**DATA TO PROCESS**

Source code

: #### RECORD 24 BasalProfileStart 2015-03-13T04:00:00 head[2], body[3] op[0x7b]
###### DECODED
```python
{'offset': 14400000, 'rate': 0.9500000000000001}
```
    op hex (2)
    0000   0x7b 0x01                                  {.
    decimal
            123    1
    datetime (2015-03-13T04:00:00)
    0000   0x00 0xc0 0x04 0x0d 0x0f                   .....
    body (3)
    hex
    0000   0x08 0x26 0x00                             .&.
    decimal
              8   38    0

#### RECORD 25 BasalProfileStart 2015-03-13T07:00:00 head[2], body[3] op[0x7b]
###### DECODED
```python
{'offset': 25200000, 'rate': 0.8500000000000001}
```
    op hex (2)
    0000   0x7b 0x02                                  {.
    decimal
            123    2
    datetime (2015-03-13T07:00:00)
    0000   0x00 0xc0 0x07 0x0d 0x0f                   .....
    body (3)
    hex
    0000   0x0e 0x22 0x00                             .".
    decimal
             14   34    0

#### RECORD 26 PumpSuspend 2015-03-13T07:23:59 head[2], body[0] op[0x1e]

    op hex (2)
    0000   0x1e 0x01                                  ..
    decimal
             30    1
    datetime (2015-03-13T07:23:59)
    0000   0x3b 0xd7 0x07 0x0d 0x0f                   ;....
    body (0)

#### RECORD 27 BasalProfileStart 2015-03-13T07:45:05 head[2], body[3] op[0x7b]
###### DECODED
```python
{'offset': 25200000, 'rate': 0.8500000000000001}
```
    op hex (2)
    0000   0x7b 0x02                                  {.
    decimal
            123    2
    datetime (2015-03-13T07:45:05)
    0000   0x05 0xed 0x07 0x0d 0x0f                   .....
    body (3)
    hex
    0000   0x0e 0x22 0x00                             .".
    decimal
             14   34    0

**WHAT IS EXPECTED**
Only one stretch is wanted, so please give again exactly the lines from the start of the data through the line containing "datetime (2015-03-13T04:00:00)", both ends included.

**ANSWER SPACE**
Source code

: #### RECORD 24 BasalProfileStart 2015-03-13T04:00:00 head[2], body[3] op[0x7b]
###### DECODED
```python
{'offset': 14400000, 'rate': 0.9500000000000001}
```
    op hex (2)
    0000   0x7b 0x01                                  {.
    decimal
            123    1
    datetime (2015-03-13T04:00:00)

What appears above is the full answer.